One of the biggest classroom surprises for Ann occurred 17 years ago. She shared that an extension agent visited her classroom to explain check writing – yet his first question to her ninth graders: “How many of you have a bad credit rating.”

Before the hands went up, Ann thought the question was out of place. However, when half of her students raised their hands, she recalls being “floored.” It was, apparently, fairly common for parents to use their child’s social security number to obtain credit. While they eventually got to the check writing lesson, they first discussed the importance of credit – something still stressed in Ann’s lessons.

Today, Ann said she thinks (and hopes) fewer parents are using their child’s social security number, but she doesn’t ask the question anymore – privacy issues. They do, however, discuss credit cards, interest rates and paying off credit cards every month. She said, “it’s hard for them to understand that if you don’t pay the bill off every month you get charged a fee.” It does become clear once they review bills, statements and other elements of her credit lessons.

At the end of each semester for 34 years, Ann’s students walk away understanding the importance of money.
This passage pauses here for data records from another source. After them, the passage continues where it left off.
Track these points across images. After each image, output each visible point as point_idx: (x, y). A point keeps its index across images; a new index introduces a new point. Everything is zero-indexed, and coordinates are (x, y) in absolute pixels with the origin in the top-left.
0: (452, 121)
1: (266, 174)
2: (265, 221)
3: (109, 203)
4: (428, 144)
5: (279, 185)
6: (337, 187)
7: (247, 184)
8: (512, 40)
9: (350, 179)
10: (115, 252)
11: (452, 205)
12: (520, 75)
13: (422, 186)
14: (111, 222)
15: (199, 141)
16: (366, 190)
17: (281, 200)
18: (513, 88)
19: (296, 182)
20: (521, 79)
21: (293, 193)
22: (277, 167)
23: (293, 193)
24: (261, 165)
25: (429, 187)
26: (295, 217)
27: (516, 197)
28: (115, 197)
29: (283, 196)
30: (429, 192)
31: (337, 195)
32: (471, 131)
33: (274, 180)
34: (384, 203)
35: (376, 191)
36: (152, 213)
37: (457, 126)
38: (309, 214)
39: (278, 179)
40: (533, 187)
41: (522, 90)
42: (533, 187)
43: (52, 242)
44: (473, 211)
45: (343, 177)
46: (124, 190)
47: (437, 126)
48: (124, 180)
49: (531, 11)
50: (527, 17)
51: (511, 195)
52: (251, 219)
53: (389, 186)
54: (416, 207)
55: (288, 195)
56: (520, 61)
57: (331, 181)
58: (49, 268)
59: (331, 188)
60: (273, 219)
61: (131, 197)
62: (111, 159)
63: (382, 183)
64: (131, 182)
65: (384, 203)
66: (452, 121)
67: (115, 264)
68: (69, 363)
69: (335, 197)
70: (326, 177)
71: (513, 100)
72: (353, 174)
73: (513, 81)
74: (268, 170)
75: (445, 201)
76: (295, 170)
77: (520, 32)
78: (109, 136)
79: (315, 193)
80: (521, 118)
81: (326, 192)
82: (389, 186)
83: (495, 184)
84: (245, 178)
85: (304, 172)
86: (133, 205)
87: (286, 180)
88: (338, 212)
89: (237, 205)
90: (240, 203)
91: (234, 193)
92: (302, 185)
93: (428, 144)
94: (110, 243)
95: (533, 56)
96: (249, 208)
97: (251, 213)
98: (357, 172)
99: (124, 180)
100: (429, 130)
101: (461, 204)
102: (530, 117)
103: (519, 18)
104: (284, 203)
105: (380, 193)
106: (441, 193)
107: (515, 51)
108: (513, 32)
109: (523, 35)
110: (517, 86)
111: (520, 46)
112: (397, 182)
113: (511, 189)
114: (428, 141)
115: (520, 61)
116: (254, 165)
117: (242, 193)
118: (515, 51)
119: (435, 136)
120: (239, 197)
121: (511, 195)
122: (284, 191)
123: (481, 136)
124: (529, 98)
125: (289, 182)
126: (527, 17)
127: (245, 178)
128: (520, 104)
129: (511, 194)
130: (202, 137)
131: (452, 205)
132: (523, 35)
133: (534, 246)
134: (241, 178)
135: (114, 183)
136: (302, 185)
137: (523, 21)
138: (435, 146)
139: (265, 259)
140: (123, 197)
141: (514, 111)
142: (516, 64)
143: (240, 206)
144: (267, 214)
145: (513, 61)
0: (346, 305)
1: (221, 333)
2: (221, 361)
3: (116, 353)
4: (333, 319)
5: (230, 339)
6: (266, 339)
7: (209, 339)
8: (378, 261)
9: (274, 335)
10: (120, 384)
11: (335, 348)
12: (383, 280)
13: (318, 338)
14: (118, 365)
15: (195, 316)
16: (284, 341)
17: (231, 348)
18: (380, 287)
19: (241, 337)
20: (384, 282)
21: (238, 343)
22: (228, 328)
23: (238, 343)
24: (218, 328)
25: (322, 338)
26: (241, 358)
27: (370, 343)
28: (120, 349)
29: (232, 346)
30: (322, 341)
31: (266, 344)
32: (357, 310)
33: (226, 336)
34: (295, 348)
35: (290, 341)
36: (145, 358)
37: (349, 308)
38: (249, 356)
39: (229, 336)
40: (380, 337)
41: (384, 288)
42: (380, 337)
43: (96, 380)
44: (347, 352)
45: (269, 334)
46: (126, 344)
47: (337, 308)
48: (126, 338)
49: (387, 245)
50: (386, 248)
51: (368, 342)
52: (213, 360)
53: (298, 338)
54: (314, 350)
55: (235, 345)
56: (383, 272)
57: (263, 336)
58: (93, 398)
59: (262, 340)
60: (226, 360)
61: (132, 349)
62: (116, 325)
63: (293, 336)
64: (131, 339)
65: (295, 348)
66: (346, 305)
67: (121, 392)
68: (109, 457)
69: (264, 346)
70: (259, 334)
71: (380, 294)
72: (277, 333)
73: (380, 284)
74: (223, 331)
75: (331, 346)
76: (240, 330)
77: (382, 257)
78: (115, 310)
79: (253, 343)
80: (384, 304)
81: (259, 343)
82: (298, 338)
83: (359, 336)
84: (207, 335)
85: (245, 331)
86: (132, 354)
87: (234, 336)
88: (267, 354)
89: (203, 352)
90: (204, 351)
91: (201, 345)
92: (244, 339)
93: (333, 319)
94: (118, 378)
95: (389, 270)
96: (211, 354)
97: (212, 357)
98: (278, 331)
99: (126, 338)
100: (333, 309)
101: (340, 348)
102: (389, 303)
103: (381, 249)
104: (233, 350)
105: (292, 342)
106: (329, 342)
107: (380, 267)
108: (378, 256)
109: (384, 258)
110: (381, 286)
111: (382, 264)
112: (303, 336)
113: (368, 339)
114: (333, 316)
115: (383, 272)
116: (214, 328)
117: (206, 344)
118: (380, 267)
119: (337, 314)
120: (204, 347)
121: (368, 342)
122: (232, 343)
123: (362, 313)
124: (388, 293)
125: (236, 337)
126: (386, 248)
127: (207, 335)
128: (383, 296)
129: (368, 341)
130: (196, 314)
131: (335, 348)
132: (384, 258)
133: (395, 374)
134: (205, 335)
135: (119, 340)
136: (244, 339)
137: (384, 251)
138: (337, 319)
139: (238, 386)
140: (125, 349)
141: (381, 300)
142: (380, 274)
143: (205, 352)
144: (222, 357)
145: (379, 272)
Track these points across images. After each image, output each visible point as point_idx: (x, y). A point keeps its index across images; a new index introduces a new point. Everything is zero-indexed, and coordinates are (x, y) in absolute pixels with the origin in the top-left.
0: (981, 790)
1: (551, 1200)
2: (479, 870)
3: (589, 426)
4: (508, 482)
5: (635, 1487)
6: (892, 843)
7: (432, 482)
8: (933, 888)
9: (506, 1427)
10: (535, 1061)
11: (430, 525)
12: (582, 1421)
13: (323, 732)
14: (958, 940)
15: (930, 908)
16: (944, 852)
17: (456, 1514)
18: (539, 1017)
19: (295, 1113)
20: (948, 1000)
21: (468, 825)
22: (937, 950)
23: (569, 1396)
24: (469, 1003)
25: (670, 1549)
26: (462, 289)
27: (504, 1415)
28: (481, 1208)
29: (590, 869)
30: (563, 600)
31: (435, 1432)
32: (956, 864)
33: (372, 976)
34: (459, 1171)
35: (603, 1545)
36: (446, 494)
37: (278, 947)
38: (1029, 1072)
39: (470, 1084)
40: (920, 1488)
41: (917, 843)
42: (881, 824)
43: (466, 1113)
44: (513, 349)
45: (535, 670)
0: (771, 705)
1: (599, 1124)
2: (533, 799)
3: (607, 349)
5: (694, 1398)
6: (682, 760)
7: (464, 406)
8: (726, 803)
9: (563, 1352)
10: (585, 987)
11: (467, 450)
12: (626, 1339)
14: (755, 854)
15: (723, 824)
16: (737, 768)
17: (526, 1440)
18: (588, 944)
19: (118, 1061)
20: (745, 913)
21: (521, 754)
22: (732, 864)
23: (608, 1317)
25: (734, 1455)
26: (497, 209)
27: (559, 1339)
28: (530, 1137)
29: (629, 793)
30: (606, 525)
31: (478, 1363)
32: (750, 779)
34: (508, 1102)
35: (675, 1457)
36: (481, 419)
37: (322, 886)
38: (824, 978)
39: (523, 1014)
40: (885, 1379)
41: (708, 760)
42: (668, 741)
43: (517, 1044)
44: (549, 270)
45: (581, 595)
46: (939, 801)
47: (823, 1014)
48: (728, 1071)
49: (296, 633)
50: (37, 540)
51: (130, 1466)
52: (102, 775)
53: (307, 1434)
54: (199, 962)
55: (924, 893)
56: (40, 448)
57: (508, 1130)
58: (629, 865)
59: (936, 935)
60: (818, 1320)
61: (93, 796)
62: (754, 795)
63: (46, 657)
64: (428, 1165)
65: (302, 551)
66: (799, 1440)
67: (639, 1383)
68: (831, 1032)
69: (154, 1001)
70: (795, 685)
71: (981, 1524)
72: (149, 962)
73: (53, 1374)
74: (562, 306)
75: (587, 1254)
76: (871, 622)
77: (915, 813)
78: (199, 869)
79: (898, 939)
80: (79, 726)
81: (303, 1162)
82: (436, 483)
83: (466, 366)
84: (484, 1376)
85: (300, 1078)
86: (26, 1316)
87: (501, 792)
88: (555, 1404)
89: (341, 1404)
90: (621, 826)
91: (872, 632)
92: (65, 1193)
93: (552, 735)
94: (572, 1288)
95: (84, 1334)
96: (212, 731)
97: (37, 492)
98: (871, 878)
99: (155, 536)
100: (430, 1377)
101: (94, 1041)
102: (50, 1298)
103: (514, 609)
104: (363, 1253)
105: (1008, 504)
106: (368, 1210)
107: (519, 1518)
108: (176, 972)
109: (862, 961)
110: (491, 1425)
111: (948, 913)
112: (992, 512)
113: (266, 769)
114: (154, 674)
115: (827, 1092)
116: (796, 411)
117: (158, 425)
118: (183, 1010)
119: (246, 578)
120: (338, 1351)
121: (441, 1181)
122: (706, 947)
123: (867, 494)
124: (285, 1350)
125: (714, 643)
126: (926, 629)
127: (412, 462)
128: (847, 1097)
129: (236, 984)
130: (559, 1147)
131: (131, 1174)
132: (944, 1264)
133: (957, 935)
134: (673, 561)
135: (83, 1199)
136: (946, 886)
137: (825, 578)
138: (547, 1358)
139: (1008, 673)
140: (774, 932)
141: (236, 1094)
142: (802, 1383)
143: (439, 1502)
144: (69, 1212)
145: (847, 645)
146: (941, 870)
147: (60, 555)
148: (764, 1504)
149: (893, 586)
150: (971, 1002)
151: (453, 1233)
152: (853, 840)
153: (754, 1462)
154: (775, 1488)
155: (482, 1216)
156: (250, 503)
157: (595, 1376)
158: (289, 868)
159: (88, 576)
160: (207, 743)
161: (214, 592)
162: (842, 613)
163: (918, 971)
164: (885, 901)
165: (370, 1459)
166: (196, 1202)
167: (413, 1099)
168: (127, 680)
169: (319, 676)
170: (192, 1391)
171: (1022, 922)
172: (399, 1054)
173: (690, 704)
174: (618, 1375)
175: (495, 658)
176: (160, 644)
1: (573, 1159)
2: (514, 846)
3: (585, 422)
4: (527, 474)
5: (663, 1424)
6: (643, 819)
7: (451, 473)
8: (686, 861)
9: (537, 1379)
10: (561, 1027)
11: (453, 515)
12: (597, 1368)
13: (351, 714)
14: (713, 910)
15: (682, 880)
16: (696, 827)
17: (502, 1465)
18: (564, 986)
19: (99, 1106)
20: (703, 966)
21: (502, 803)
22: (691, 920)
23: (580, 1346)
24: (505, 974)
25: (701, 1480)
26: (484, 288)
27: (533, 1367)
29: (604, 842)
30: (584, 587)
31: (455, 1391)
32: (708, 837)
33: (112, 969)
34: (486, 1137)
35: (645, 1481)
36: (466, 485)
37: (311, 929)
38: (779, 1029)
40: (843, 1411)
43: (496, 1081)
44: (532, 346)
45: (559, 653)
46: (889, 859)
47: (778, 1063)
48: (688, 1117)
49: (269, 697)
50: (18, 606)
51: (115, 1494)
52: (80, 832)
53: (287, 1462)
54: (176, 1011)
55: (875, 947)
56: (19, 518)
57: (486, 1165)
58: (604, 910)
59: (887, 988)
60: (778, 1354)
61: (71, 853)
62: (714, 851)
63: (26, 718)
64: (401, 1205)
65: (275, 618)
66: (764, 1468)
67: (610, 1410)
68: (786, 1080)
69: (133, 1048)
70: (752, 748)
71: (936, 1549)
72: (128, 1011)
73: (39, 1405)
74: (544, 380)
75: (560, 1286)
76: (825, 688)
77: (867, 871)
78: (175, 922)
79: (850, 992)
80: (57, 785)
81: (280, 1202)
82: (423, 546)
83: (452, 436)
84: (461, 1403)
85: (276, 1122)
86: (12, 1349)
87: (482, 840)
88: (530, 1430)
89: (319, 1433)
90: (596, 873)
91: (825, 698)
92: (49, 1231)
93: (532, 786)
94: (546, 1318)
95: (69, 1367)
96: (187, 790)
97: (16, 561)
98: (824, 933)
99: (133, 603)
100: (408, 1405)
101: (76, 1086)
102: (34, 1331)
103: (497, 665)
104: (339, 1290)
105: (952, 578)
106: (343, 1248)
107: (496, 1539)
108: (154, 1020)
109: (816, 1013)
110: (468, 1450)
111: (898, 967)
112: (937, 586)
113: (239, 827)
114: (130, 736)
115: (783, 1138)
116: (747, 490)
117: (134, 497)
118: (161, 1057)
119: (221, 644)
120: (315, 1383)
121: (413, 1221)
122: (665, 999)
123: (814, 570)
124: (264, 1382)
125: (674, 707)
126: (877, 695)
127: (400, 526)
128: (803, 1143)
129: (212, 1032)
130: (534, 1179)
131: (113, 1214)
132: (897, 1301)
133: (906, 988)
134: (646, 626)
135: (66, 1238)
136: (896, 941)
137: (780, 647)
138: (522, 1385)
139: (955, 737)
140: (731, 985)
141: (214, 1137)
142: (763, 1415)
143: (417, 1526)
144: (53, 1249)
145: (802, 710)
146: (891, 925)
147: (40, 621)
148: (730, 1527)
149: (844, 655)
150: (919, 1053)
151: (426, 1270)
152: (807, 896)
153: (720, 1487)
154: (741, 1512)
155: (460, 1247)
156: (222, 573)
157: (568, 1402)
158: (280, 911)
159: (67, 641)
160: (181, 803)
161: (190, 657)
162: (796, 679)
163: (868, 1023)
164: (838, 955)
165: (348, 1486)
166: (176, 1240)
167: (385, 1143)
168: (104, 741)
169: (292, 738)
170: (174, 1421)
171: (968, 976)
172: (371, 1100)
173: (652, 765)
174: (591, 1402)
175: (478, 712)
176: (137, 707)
While personal finance education has evolved during her tenure, the bottom line is that money is money and everyone needs to understand how to manage it – no matter their income – to ensure a financially literate future.

And, for Ann, who is well-versed in all of the elements of personal finance she will admit with retirement around the corner, she wished she had saved an invested more. So, even when you understand and know what needs to be done, sometimes lessons still continue – even when you aren’t in the classroom.